В Англии или Ирландии свадебное пиршество длилось бы всю ночь и, в Ирландии уж наверняка, завершилось бы дракой. А тут оно завершилось отъездом жениха и невесты. Потом был холодный и чинный семейный обед. Из остатков мясных блюд и салата. Было подано местное красное вино в бутылках без этикеток. Мы ели — сестра Умильта, синьора Кампанати, Карло, Раффаэле и я в старинной столовой, где пахло сыростью. Над приставным столиком висела “Тайная вечеря” кисти Джулио Прокаччини. Многие лампочки в люстре перегорели. Карло ел так, будто он весь день постился. Когда подали кофе он попросил к нему местного ликера, граппы, от которой сильно несло псиной. Никто не комментировал отсутствие сиделки Фордэм. Я думаю, что она уже покормила из бутылочки своего подопечного, а сама решила приготовить себе что-нибудь американское в своей кухне. Мы все беседовали по-английски, этим языком они владели столь же свободно, сколь и итальянским.
— Где именно в Париже? — спросил меня Раффаэле.
— Я или они? — Он поглядел на меня молча и сурово. В его глазах я выглядел легкомысленным.
— Ну, я обещал им помочь, — скромно потупившись, ответил я, — подыскать им жилье. Да и Карло тоже обещал…
Как странно, мы ведь теперь родственники, своего рода. — У меня имеется свободная большая спальня, которой они могут воспользоваться пока не найдут жилье. Пока ничего подходящего найти не удалось. Доменико говорил, что ему нужен рояль. Но ведь большой срочности нет, не правда ли?
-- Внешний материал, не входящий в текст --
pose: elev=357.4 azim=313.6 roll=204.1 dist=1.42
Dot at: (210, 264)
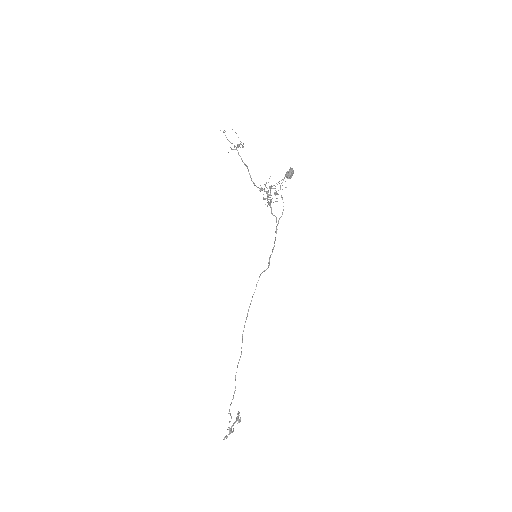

— Доменико, — заметила его мать, — стремится начать зарабатывать деньги. Но музыкантам это непросто, мы все это хорошо понимаем.
— И тут нет нужды в спешке, — ответил я, наверное нагловато. Они поглядели на меня, но ничего не сказали. — По крайней мере, все понимают как сложно заработать сочинением серьезной музыки. Доменико говорит, что он все еще учится этому ремеслу. Он собирается брать уроки оркестровки. Он также говорит, что хочет подрабатывать игрой на фортепиано в ночных клубах. Для получения опыта. Он считает, что рэгтайм, джаз и тому подобное могут кое что привнести в серьезную музыку. Равель и Стравинский тоже так считают, — дерзко добавил я.
— Исполнитель джазовой музыки в ночных клубах, — сказал Раффаэле, — женатый на сестре автора романов. Как изменились нравы, как изменилась жизнь.
— Вы так говорите, — смело возразил я, — будто эти две профессии презренны. Извините, но ваш тон кажется мне оскорбительным. Любое занятие, доставляющее невинное развлечение, почтенно. И вспомните, пожалуйста, что моя дружба с Доменико началась с совместной работы над оперой. Которая предназначалась для Ла Скала. Я думаю, вы ничего плохого не скажете о Ла Скала.
— Ее не приняли в Ла Скала, — ответил Раффаэле, и по его взгляду я понял, что в этом виновато либретто, что-то неприличное в нем, наверное.
— Но Ковент Гарден[248] ее не отверг.
— А, это там, где ставят вашу английскую оперу. Я знаю. — Он пожал плечами, как любой итальянец или немец при упоминании музыки и Англии в одном контексте.
— Театр среди овощей, — сказала сестра Умильта. Хоть и монахиня, а знает свет.
— Это тоже звучит оскорбительно, — заметил я, закусив удила.
— Да ладно, оскорбительно, овощительно, — выпалил Карло. — Бросьте хмуриться, давайте веселиться.
Это было обращено, главным образом, к Раффаэле, чьи красивые глаза в грустном раздумье о будущем уставились на вазу с апельсинами, лежавшими на подстилке из собственных листьев, стоявшую посреди стола.
— Ты говоришь, жизнь изменилась, — продолжал Карло. — Как будто перемены не являются неотъемлимым свойством всего живущего. Что бы было с этой семьей, не откройся она всему миру? Вы что, боитесь, что мир джаза, романов и англосаксов вас съест? Нет, это мы его съедим. Вы опасаетесь за честь и достоинство семьи? Да не было у нас никакого достоинства, мы всегда держали нос по ветру, стараясь быть как все, меняясь со всеми вместе. Поглядите на нашего бедного отца. Сорвал нашу дорогую мать как апельсин в Ист-Нассау или где там…
— Ист-Оранж, — грустно улыбнулась мать.